WHAT YOU NEED TO DO ▸
Where an entry holds an image, skip the image but reproduce the rest word for word.

Code change snippets
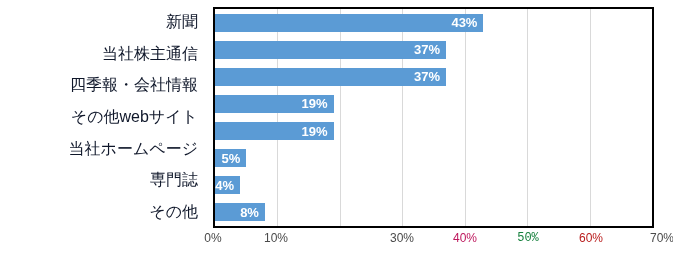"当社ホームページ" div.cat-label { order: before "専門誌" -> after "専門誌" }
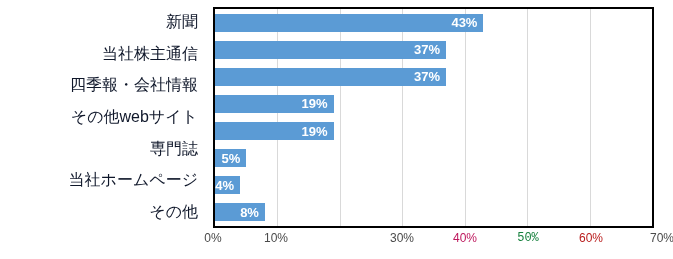"60%" div.x-tick { color: #b91c1c -> #4c1d95 }
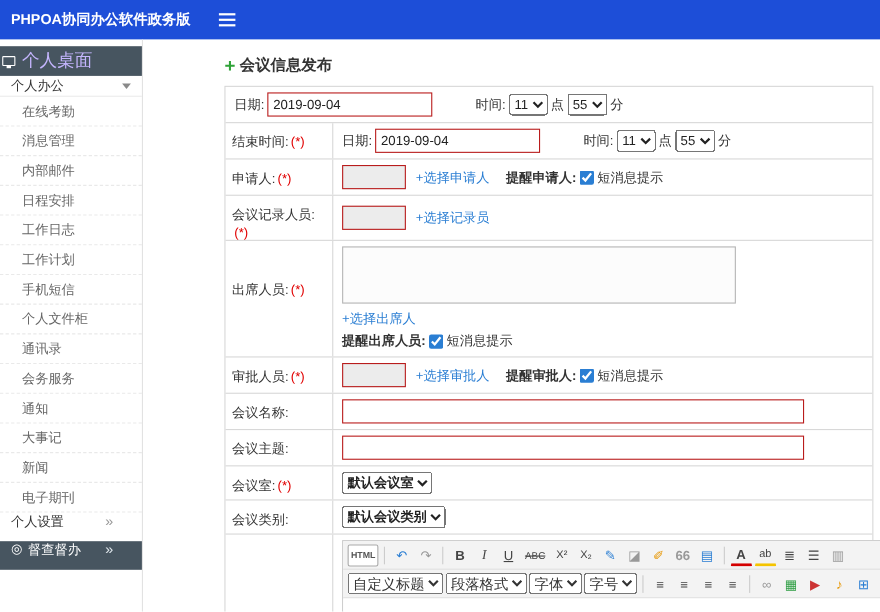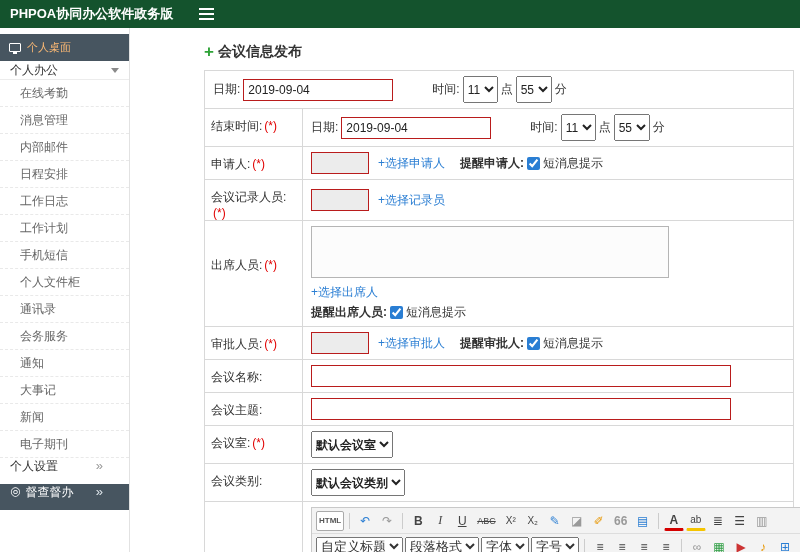"PHPOA协同办公软件政务版" .topbar { background: #14532d -> #1d4ed8; height: 28px -> 36px }
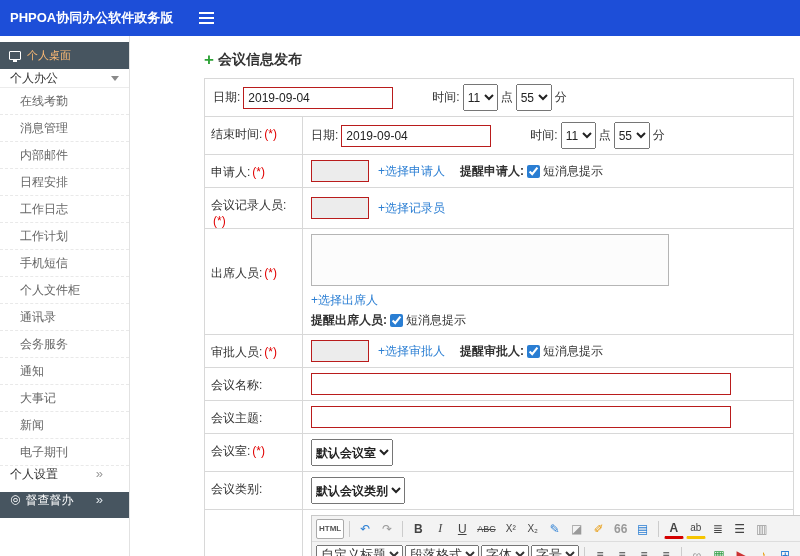"个人桌面" .side-dark { color: #fdba74 -> #c4b5fd; font-size: 11px -> 16px; padding: 0 9px -> 0 2px }
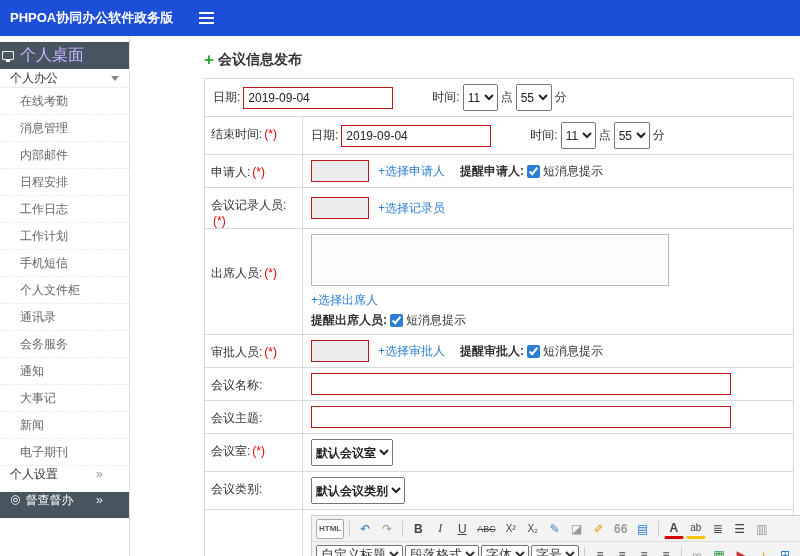"11" select { height: 27px -> 20px }
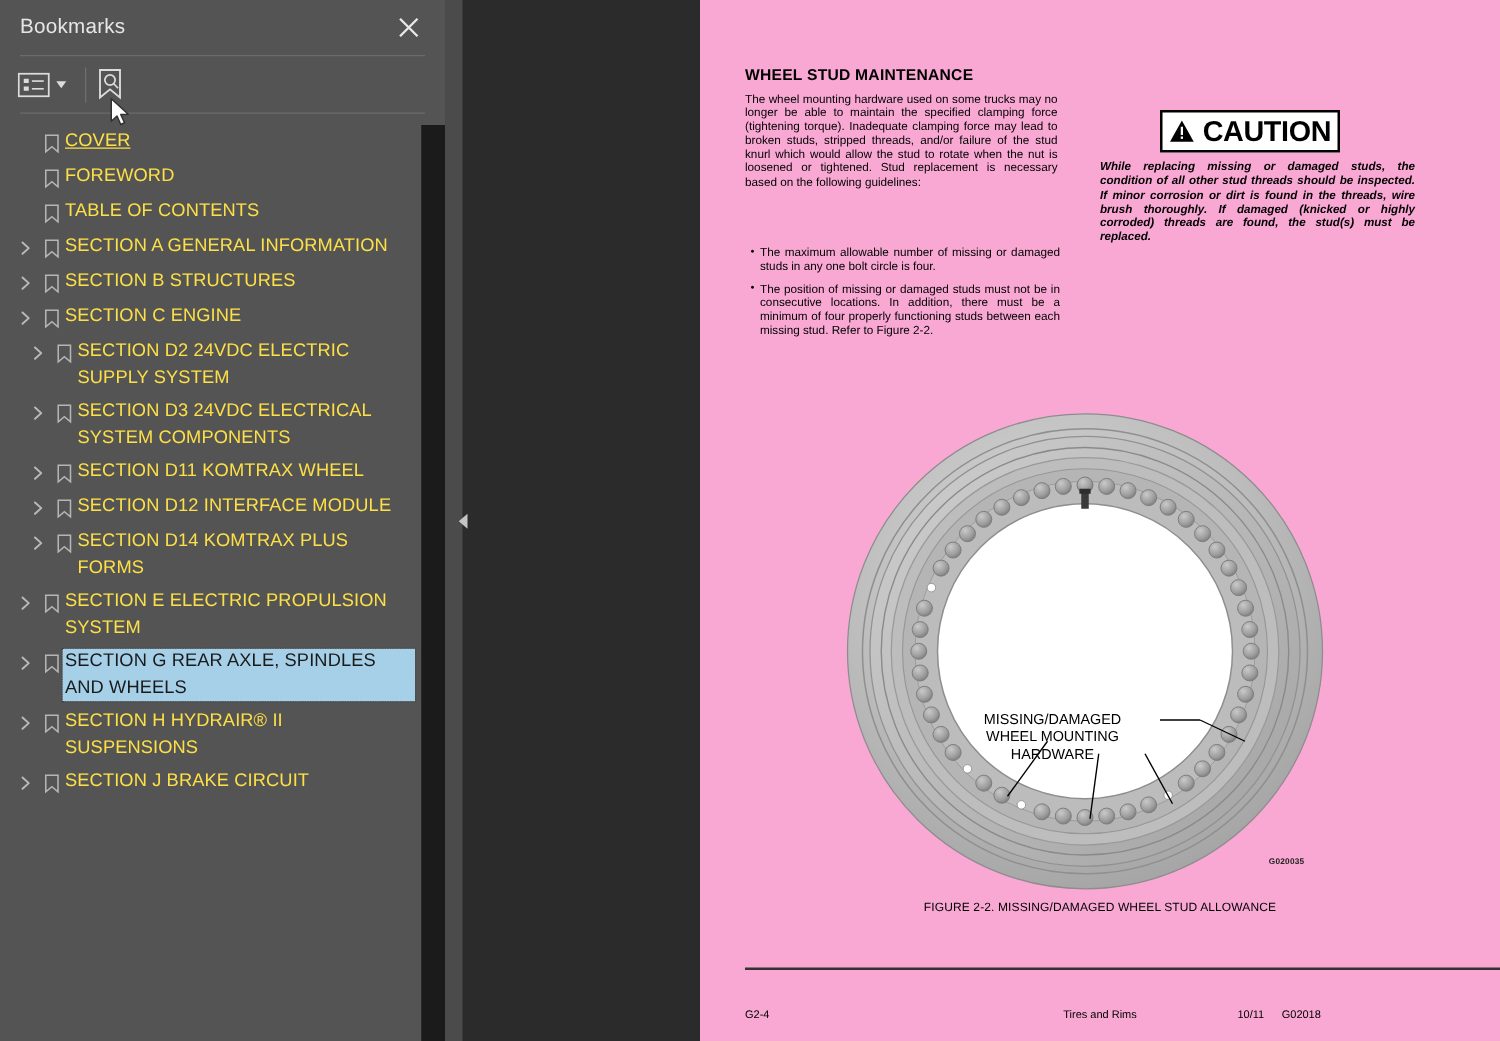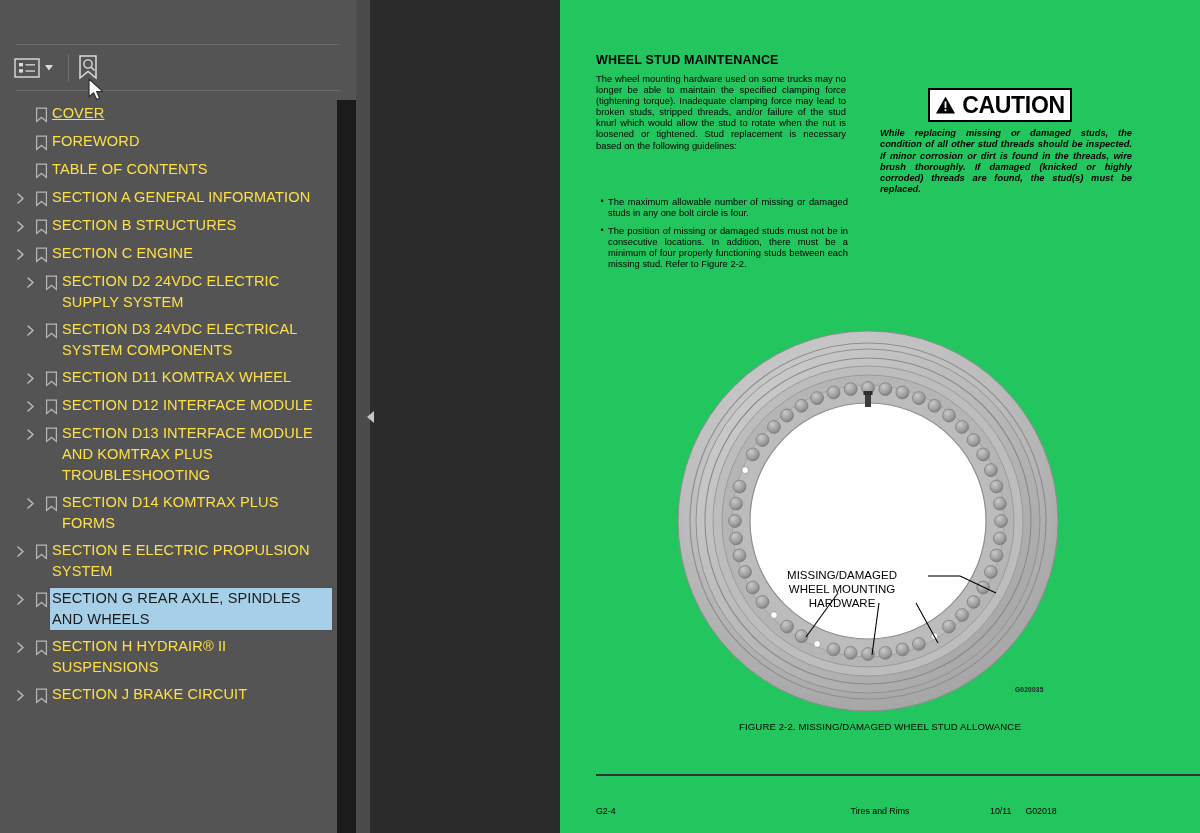"Bookmarks" div { html: none -> <div> <div>Bookmarks</div> <div> <svg> <path></path> </svg> </div> </div> }
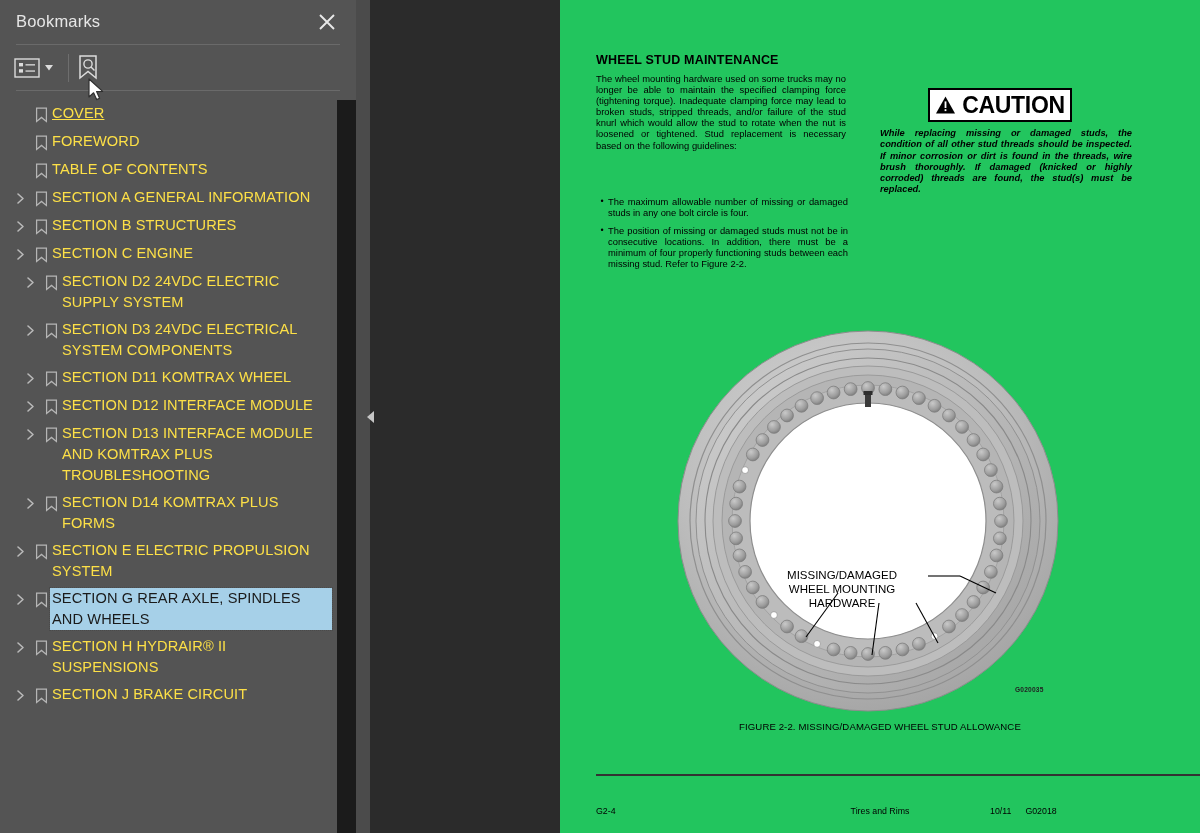"WHEEL STUD MAINTENANCE" #page { background: #22c55e -> #f9a8d4 }
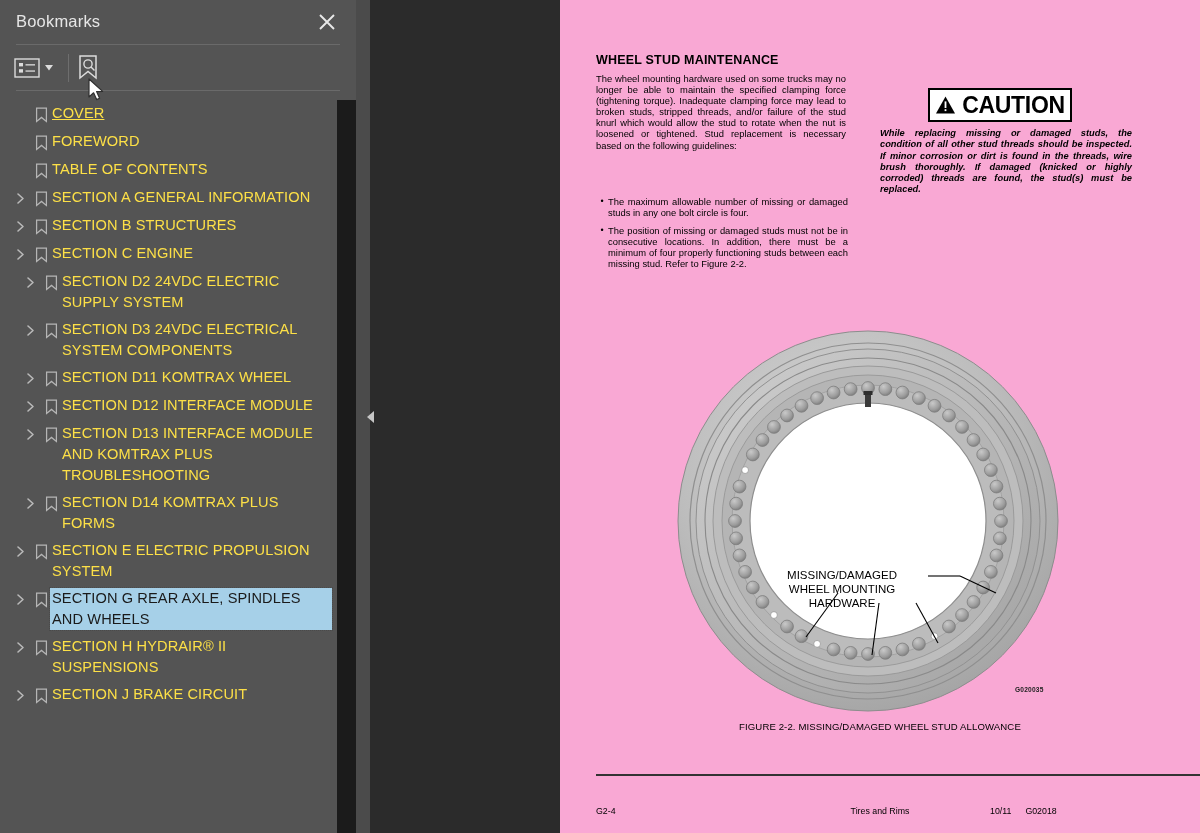"SECTION D13 INTERFACE MODULE AND" div.bm-row { html: <div> <div></div> <div> <svg> <path></path> </svg> </div> <div> <svg> <path></path> </svg> </div> <div>SECTION D13 INTERFACE MODULE AND KOMTRAX PLUS TROUBLESHOOTING</div> </div> -> none }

RESULT OF THIS TASK ▸
"当社ホームページ" div.cat-label { order: before "専門誌" -> after "専門誌" }
"60%" div.x-tick { color: #b91c1c -> #4c1d95 }
"PHPOA协同办公软件政务版" .topbar { background: #14532d -> #1d4ed8; height: 28px -> 36px }
"个人桌面" .side-dark { color: #fdba74 -> #c4b5fd; font-size: 11px -> 16px; padding: 0 9px -> 0 2px }
"11" select { height: 27px -> 20px }
"Bookmarks" div { html: none -> <div> <div>Bookmarks</div> <div> <svg> <path></path> </svg> </div> </div> }
"WHEEL STUD MAINTENANCE" #page { background: #22c55e -> #f9a8d4 }
"SECTION D13 INTERFACE MODULE AND" div.bm-row { html: <div> <div></div> <div> <svg> <path></path> </svg> </div> <div> <svg> <path></path> </svg> </div> <div>SECTION D13 INTERFACE MODULE AND KOMTRAX PLUS TROUBLESHOOTING</div> </div> -> none }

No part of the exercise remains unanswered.